Our whole body has to be reconstructed for us to feel beautiful. Lip, nose, knee jobs. I can’t keep up anymore. The eyebrows replaced by several lines of eyepencil. The lashes enhanced by fakes to easily bat. Foundation, concealer, not a single spot should be seen. Butt and boob implants. You have to be well endowed to attract a man of worth. Hair covered up in human hair, why? I pity a girl I know personally. I was seeing her pictures and wondering to myself from when did that face acquire that ka-rangi. Then we met. Her face was the new ‘thang’ in town. Her other body parts were the same old dark her (she was in a dress, a mini, that’s how I know about her parts). Might be her strategy. Let’s not judge. One step at a time, right?
I don’t go out much anymore but everywhere I look screams: Resh, you got to upgrade!! Girl, the century is passing you by. I almost listen. Then I realize it’s not worth it. For one I love my eyebrows, my boobs are heaven, my skin colour isn’t too even but it’s light in all the right places. Curves? I was particularly pissed when some guy I met on social media asked me to send him a pic of me in jeans. He was sure I would be curvy. Till date he is awaiting to see those ‘hips’. Maybe after birth..what’s the rush? Though the competition is stiff, I’ll come out of it alive.

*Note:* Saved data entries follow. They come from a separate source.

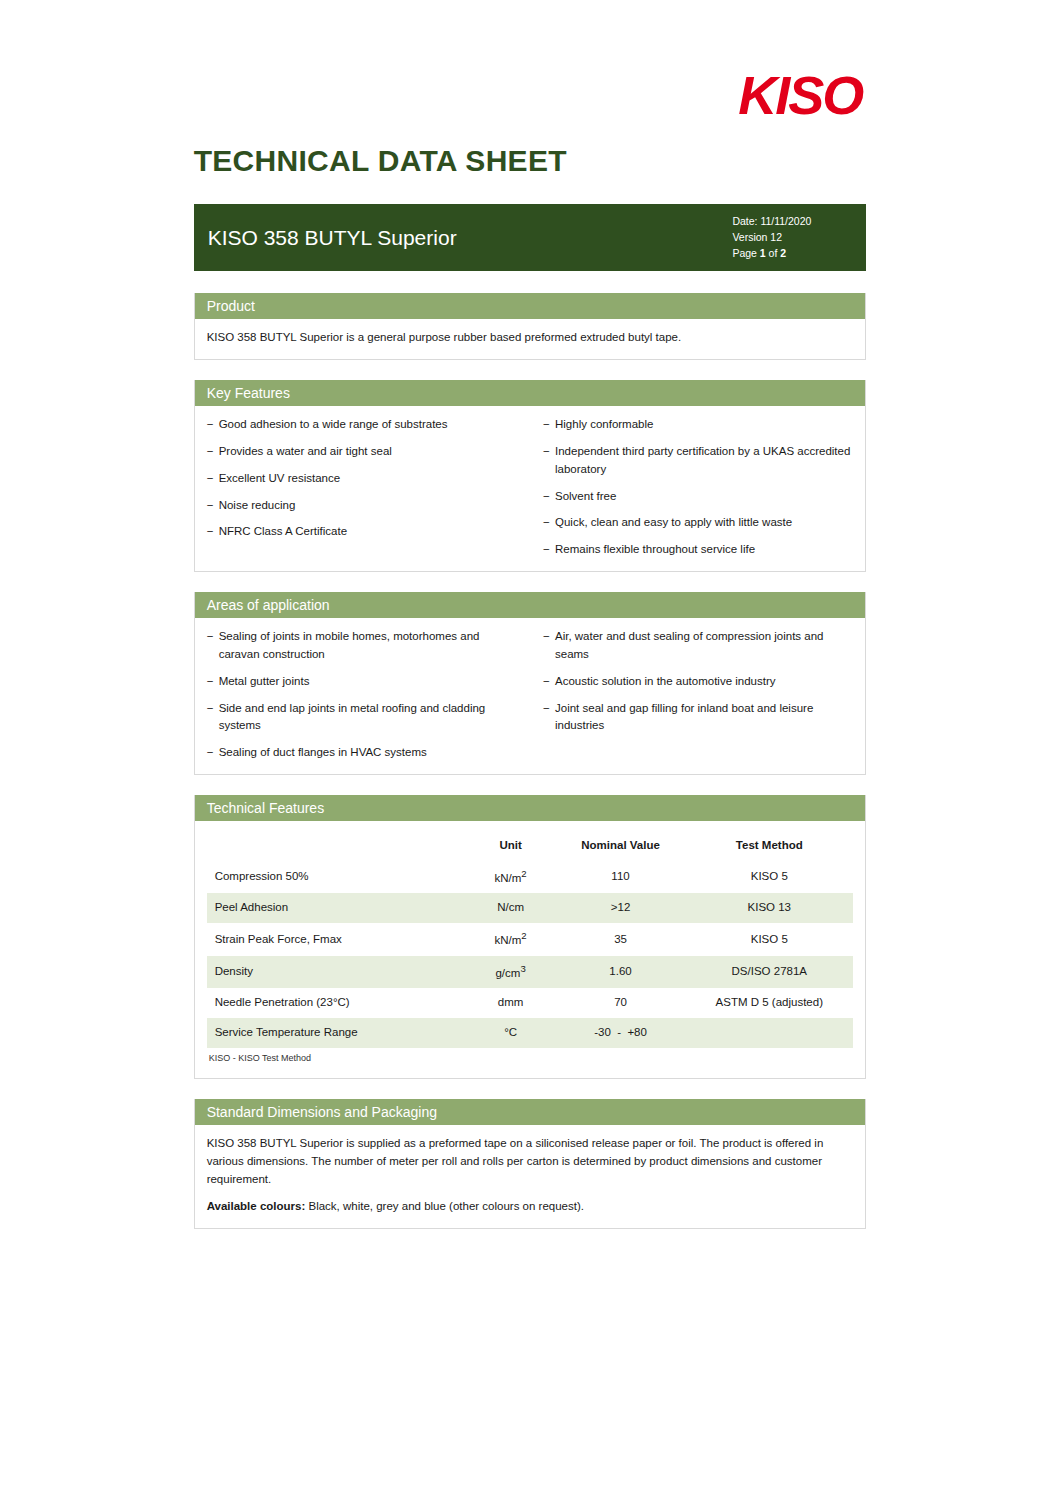KISO
TECHNICAL DATA SHEET
KISO 358 BUTYL Superior
Date: 11/11/2020
Version 12
Page 1 of 2
Product
KISO 358 BUTYL Superior is a general purpose rubber based preformed extruded butyl tape.
Key Features
Good adhesion to a wide range of substrates
Provides a water and air tight seal
Excellent UV resistance
Noise reducing
NFRC Class A Certificate
Highly conformable
Independent third party certification by a UKAS accredited laboratory
Solvent free
Quick, clean and easy to apply with little waste
Remains flexible throughout service life
Areas of application
Sealing of joints in mobile homes, motorhomes and caravan construction
Metal gutter joints
Side and end lap joints in metal roofing and cladding systems
Sealing of duct flanges in HVAC systems
Air, water and dust sealing of compression joints and seams
Acoustic solution in the automotive industry
Joint seal and gap filling for inland boat and leisure industries
Technical Features
| | Unit | Nominal Value | Test Method |
| --- | --- | --- | --- |
| Compression 50% | kN/m 2 | 110 | KISO 5 |
| Peel Adhesion | N/cm | >12 | KISO 13 |
| Strain Peak Force, Fmax | kN/m 2 | 35 | KISO 5 |
| Density | g/cm 3 | 1.60 | DS/ISO 2781A |
| Needle Penetration (23°C) | dmm | 70 | ASTM D 5 (adjusted) |
| Service Temperature Range | °C | -30 - +80 | |
KISO - KISO Test Method
Standard Dimensions and Packaging
KISO 358 BUTYL Superior is supplied as a preformed tape on a siliconised release paper or foil. The product is offered in various dimensions. The number of meter per roll and rolls per carton is determined by product dimensions and customer requirement.
Available colours: Black, white, grey and blue (other colours on request).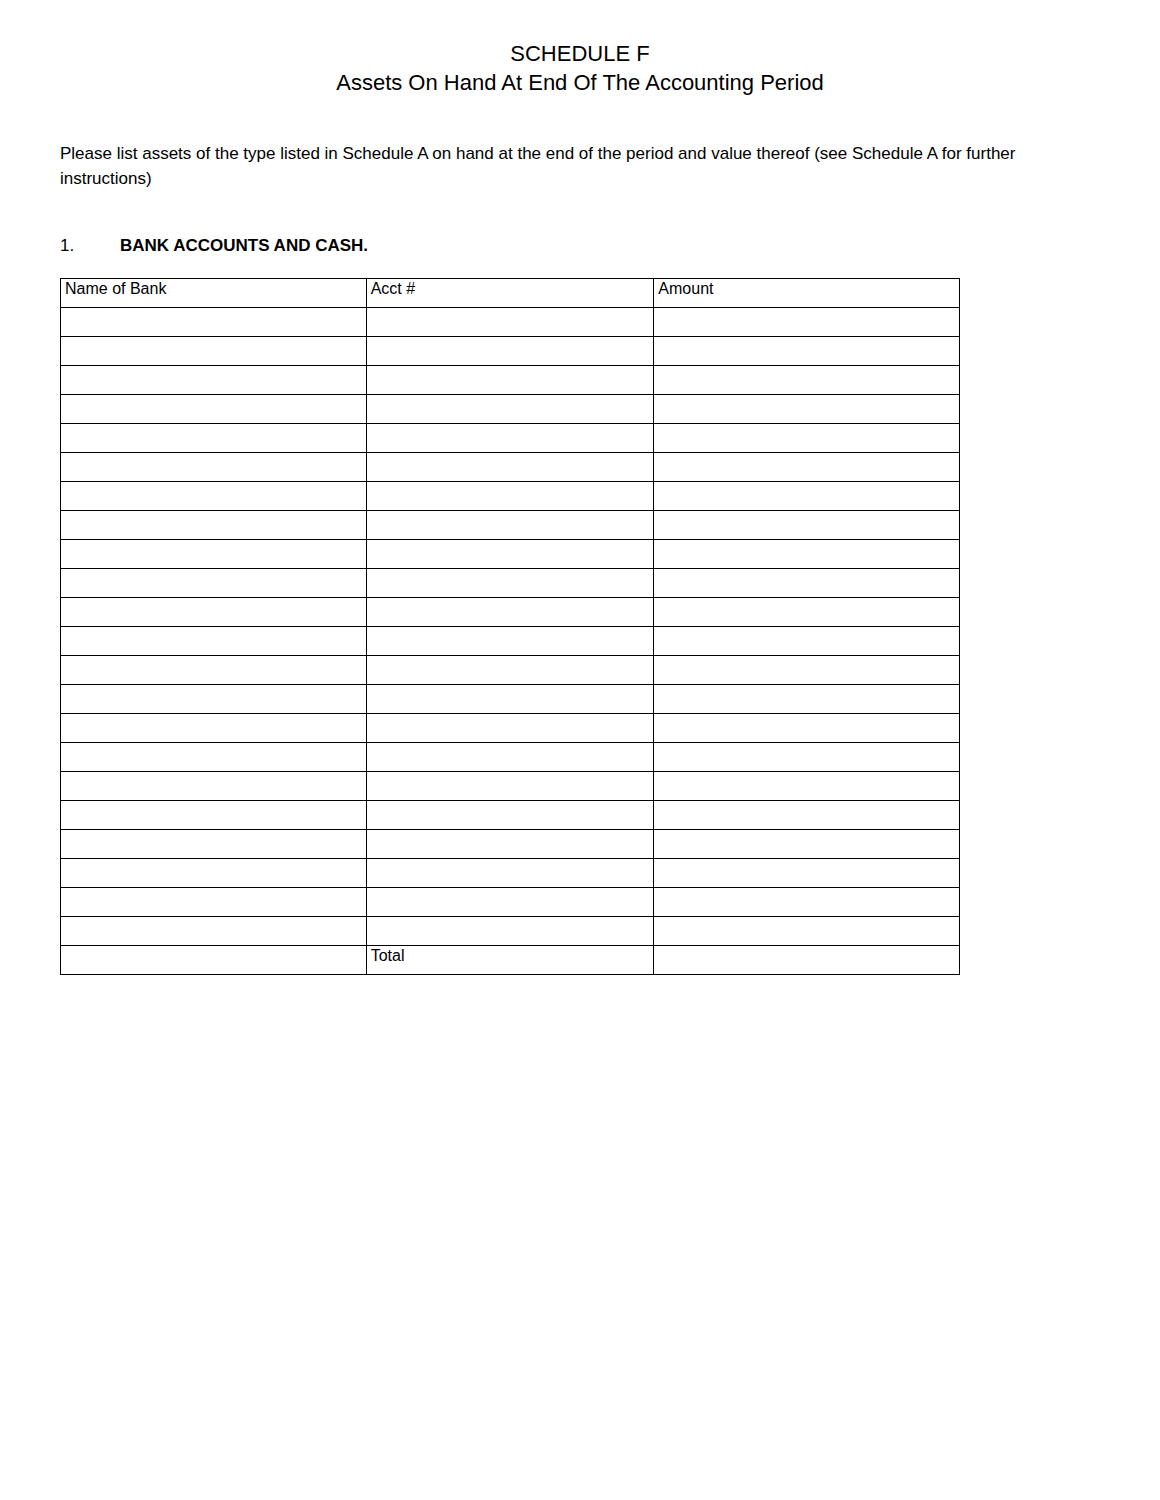SCHEDULE F
Assets On Hand At End Of The Accounting Period
Please list assets of the type listed in Schedule A on hand at the end of the period and value thereof (see Schedule A for further instructions)
1. BANK ACCOUNTS AND CASH.
| Name of Bank | Acct # | Amount |
| --- | --- | --- |
| | Total | |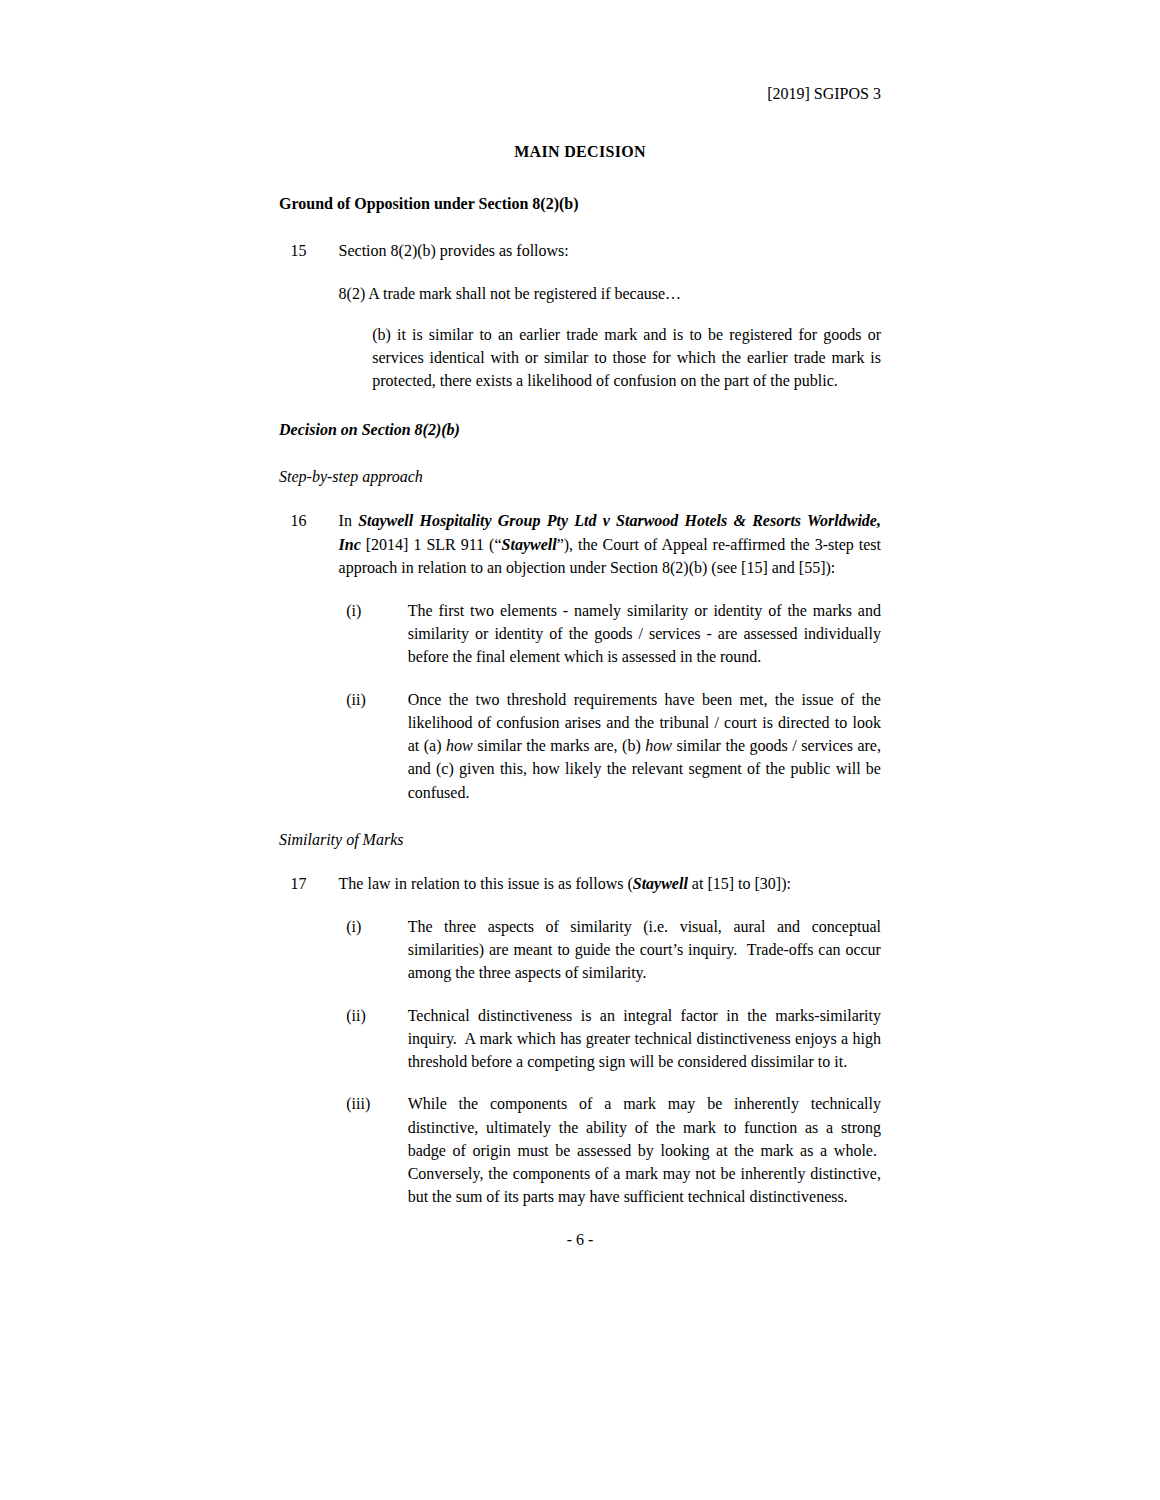[2019] SGIPOS 3
MAIN DECISION
Ground of Opposition under Section 8(2)(b)
15 Section 8(2)(b) provides as follows:
8(2) A trade mark shall not be registered if because…
(b) it is similar to an earlier trade mark and is to be registered for goods or services identical with or similar to those for which the earlier trade mark is protected, there exists a likelihood of confusion on the part of the public.
Decision on Section 8(2)(b)
Step-by-step approach
16 In Staywell Hospitality Group Pty Ltd v Starwood Hotels & Resorts Worldwide, Inc [2014] 1 SLR 911 (“Staywell”), the Court of Appeal re-affirmed the 3-step test approach in relation to an objection under Section 8(2)(b) (see [15] and [55]):
(i) The first two elements - namely similarity or identity of the marks and similarity or identity of the goods / services - are assessed individually before the final element which is assessed in the round.
(ii) Once the two threshold requirements have been met, the issue of the likelihood of confusion arises and the tribunal / court is directed to look at (a) how similar the marks are, (b) how similar the goods / services are, and (c) given this, how likely the relevant segment of the public will be confused.
Similarity of Marks
17 The law in relation to this issue is as follows (Staywell at [15] to [30]):
(i) The three aspects of similarity (i.e. visual, aural and conceptual similarities) are meant to guide the court’s inquiry. Trade-offs can occur among the three aspects of similarity.
(ii) Technical distinctiveness is an integral factor in the marks-similarity inquiry. A mark which has greater technical distinctiveness enjoys a high threshold before a competing sign will be considered dissimilar to it.
(iii) While the components of a mark may be inherently technically distinctive, ultimately the ability of the mark to function as a strong badge of origin must be assessed by looking at the mark as a whole. Conversely, the components of a mark may not be inherently distinctive, but the sum of its parts may have sufficient technical distinctiveness.
- 6 -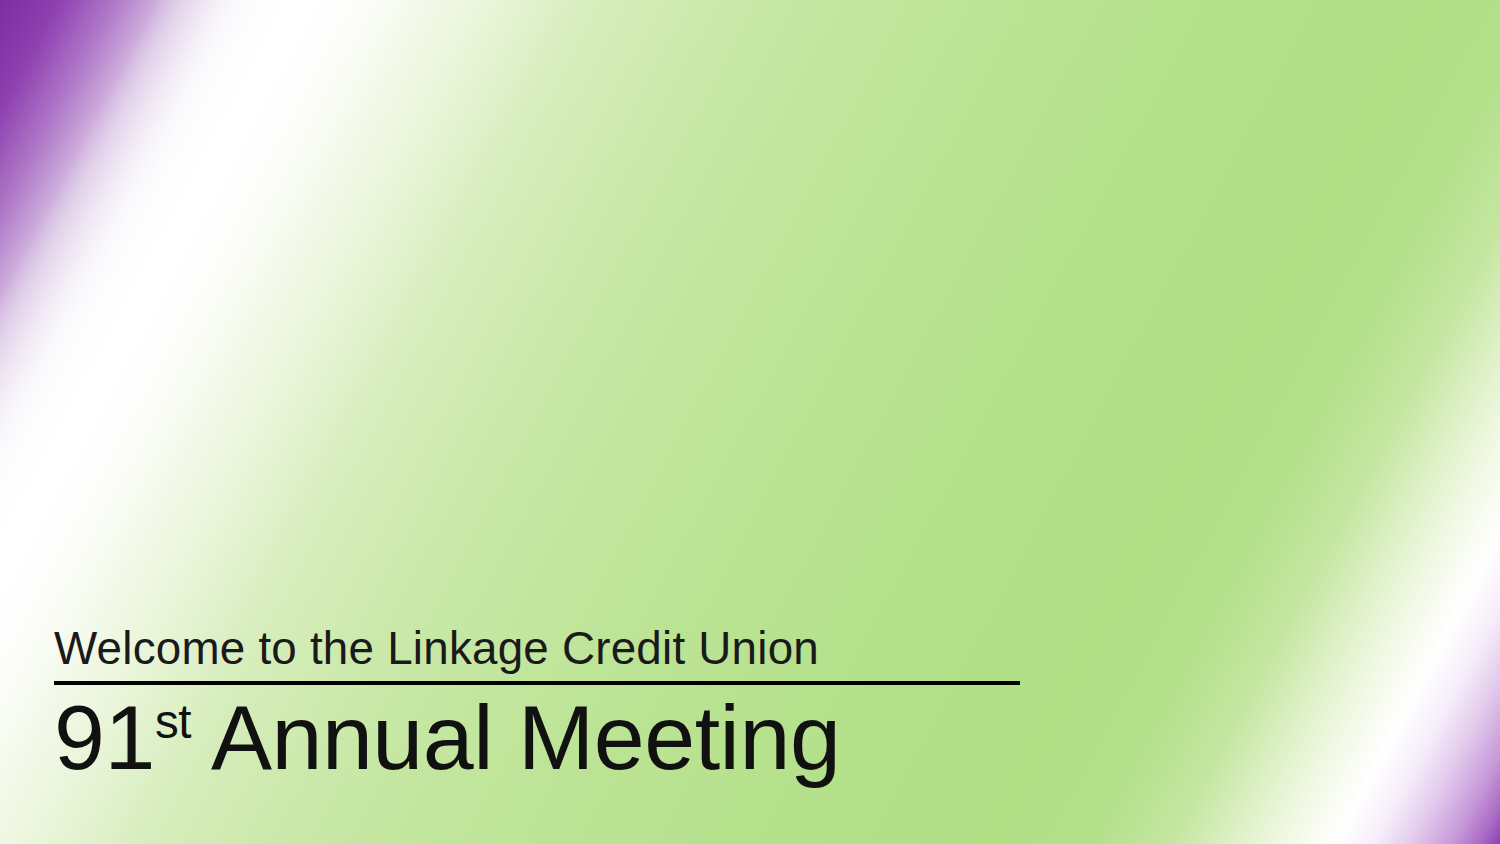Welcome to the Linkage Credit Union
91st Annual Meeting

As a woman I totally get the need to look good and feel it but too much of everything is just that, TOO MUCH! Some standards are worth the struggle but changing your body parts doesn’t make you any better of a person. Cut the weight, lose the tummy yes. You can redefine yourself, you don’t have to change your body to get over your esteem issues. Not everyone can accept you the way you are. And you cannot be perfect. Those few flaws are totally perfect!